Write out the items from the line holding "Which label corresponds" through the line holding "The ORL slice", both included, putting "smallest" in place of "largest" and leaving everything else the same.

__SOURCE INFORMATION__:
-------------------------

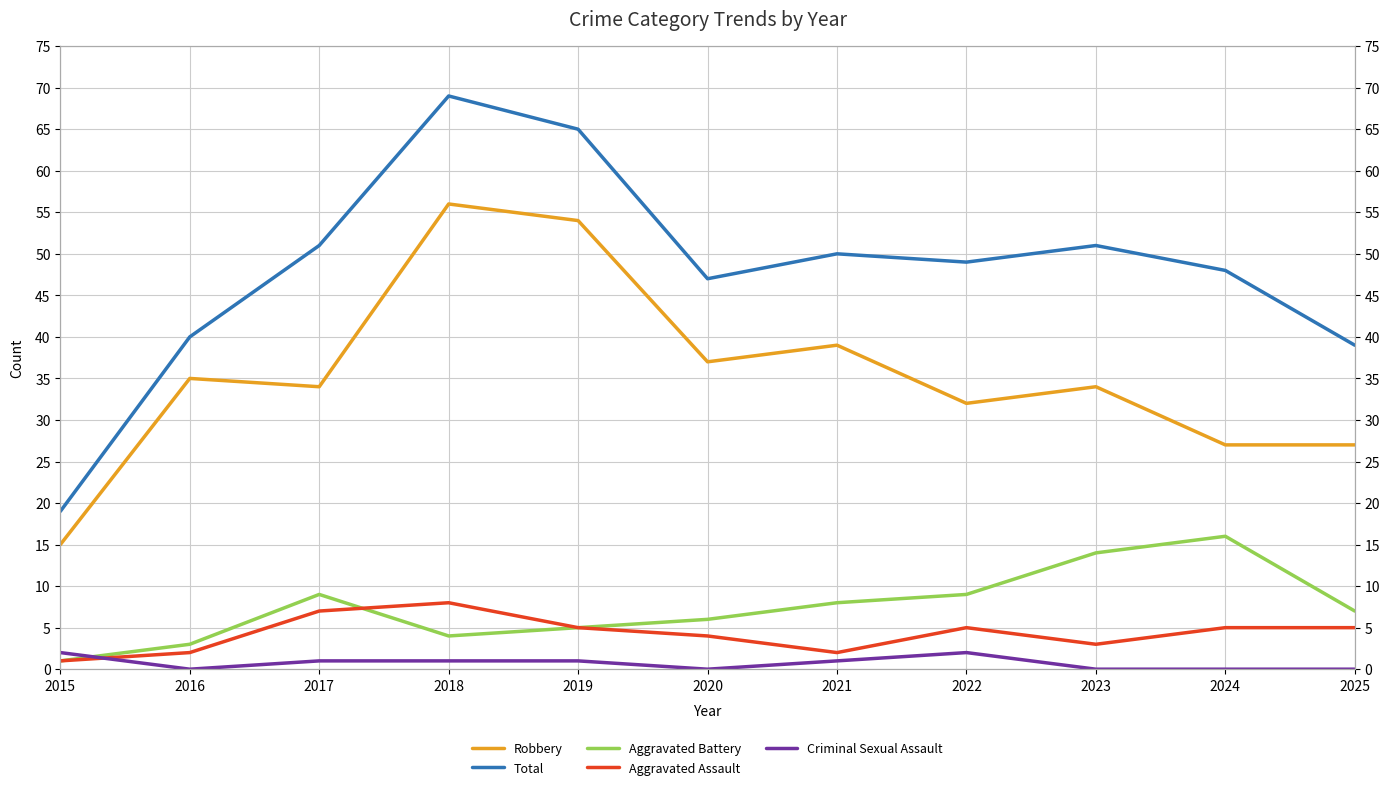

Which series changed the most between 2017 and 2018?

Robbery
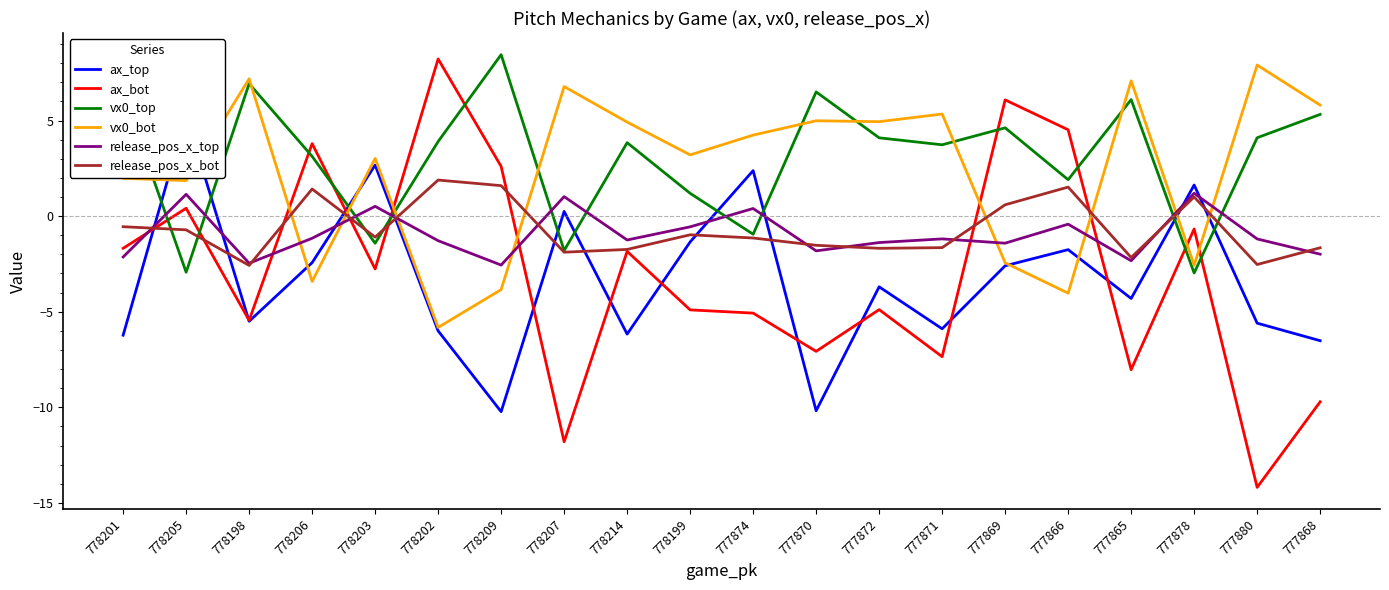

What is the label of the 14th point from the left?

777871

-------------------------

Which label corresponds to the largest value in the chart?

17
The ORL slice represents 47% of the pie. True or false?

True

-------------------------

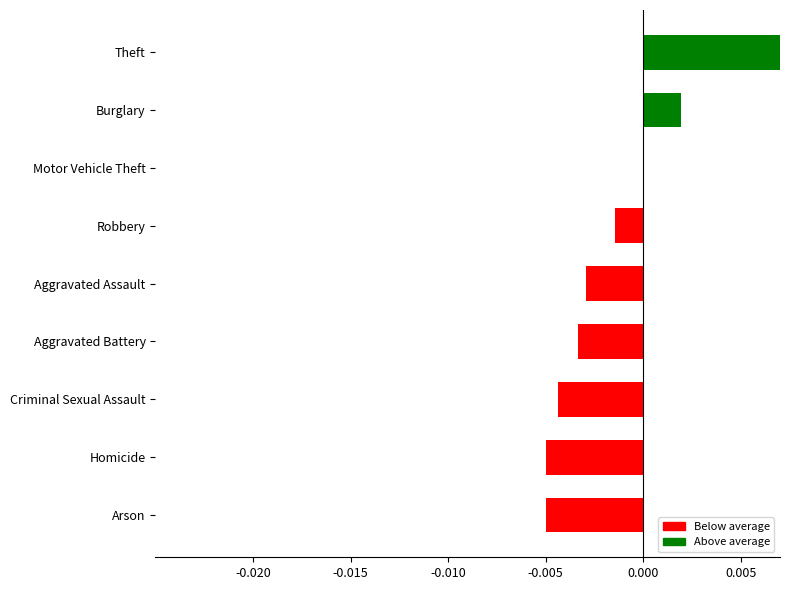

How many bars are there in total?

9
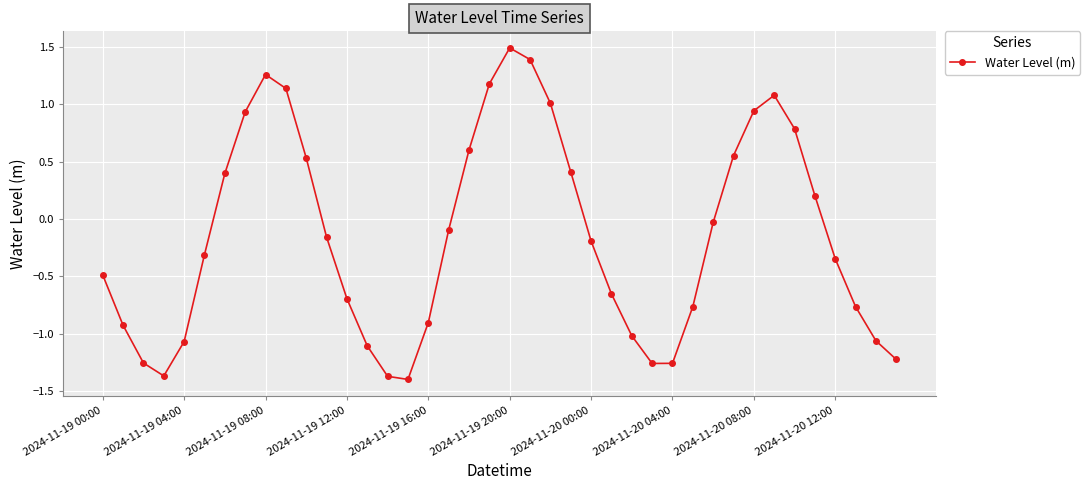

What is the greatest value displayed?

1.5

-------------------------

__TASK RESPONSE__:
Which label corresponds to the smallest value in the chart?

17
The ORL slice represents 47% of the pie. True or false?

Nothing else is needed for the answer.